Getting to the track actually was a bigger problem than getting around it. An informal survey indicated that those who left the house before 10 a.m. (as track officials suggested) saw the 1 p.m. start. Anybody who didn't joined the race in progress, if at all.
There were reports that dozens -- maybe even hundreds -- of frustrated fans turned around and went home. A speedway receptionist said the track heard from many of them Monday. But she said there were just as many positive calls and faxes.
Traffic snarls are not uncommon on race day, even at tracks that have hosted major-league racing for years. Some use buses and other public transportation to expedite the flow of traffic to and from the track. But in time, Las Vegans probably will learn the secret to having a fun day at the races is to leave early and stay late.
* DRIVERS RECUPERATING: Injured Team Menard teammates Tony Stewart and Mark Dismore were expected to be released from University Medical Center today after being injured in separate incidents Sunday. Stewart suffered a fracture to his left shoulder blade when he struck the turn 2 wall on lap 79. He also is complaining of back pain. Dismore sustained a pelvic fracture upon crashing in turn 4 on lap 149. Brad Murphey , who suffered a broken right thigh in a grinding three-car crash involving Eddie Cheever and Stephan Gregoire early in the race, was listed in fair condition.
* FIRED IN LAS VEGAS: The crew chief and gearbox specialist for IRL driver Arie Luyendyk were fired at Las Vegas Motor Speedway Sunday, just hours before the green flag. A Treadway Racing spokesperson confirmed that Brad McCanless and Steve Eppard were let go as a result of an internal dispute. Team manager Buddy Lindblom manned the radio during the race, and the dismissals apparently did not affect Luyendyk's performance. The 1990 Indy 500 winner, who started from the pole and led the first 25 laps, crashed out of the race on lap 106.

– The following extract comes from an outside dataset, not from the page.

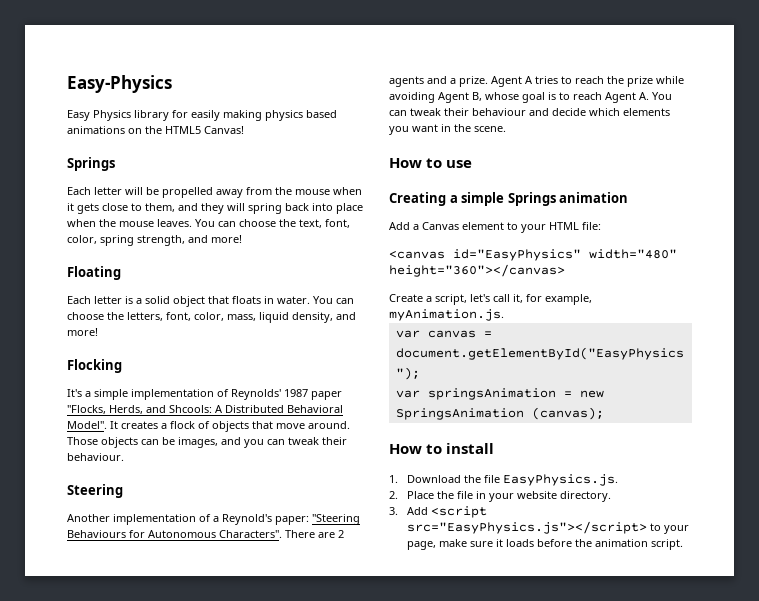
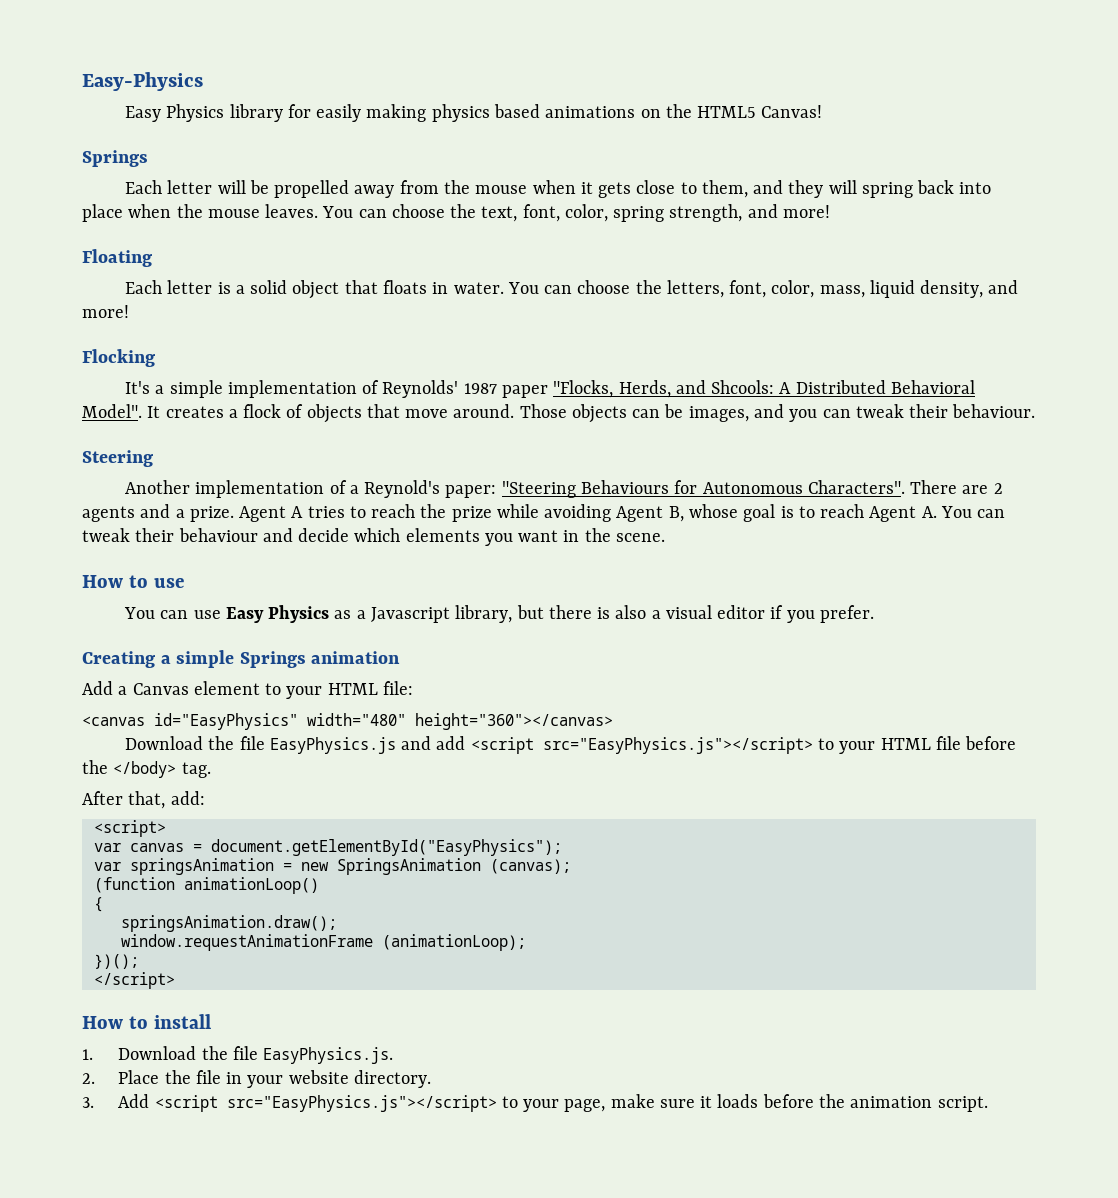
(473, 164) none -> [124,605,874,623] // You can use Easy Physics as a Javascript library, but there is also a visual editor if you prefer.
[389,294,592,305] [389,309,504,321] Create a script, let's call it, for example, myAnimation.js. -> [125,736,1017,754] [82,760,211,778] [82,791,205,809] [93,820,166,837] Download the file EasyPhysics.js and add <script src="EasyPhysics.js"></script> to your HTML file before the </body> tag. // After that, add: // <script>
(604, 413) none -> [93,877,319,894] [93,897,103,912] [120,915,337,932] [120,934,526,951] [93,954,139,969] [93,972,175,989] // (function animationLoop() // { // springsAnimation.draw(); // window.requestAnimationFrame (animationLoop); // })(); // </script>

* GALLES TO IRL: Longtime IndyCar team owner Rick Galles announced he would compete in the fledgling Indy Racing League in 1997, with veteran Davy Jones as driver and Delco Electronics as primary sponsor. The combination finished second in last May's Indianapolis 500. Galles said if proper sponsorship can be found, he would consider running a two-car IRL team next season. Galles' arrival will help offset John Della Penna's decision to compete in the rival CART IndyCar series next season. Della Penna Motorsports driver Richie Hearn won the inaugural Las Vegas 500K.
* ZAMPEDRI IN PITS: Italian driver Alessando Zampedri, who suffered devastating foot and leg injuries in a last-turn crash triggered by Roberto Guerrero at the Indy 500, made his first public appearance since being released from the hospital at the Las Vegas 500K. Zampedri hopes to be walking without crutches by Christmas and to be racing again by next year's 500. He still harbors bitterness toward Guerrero, who he thought was driving irresponsibly. Zampedri, who drove the Mi-Jack car on the IndyCar circuit in 1995, led deep into the race at Indy before falling back to third place.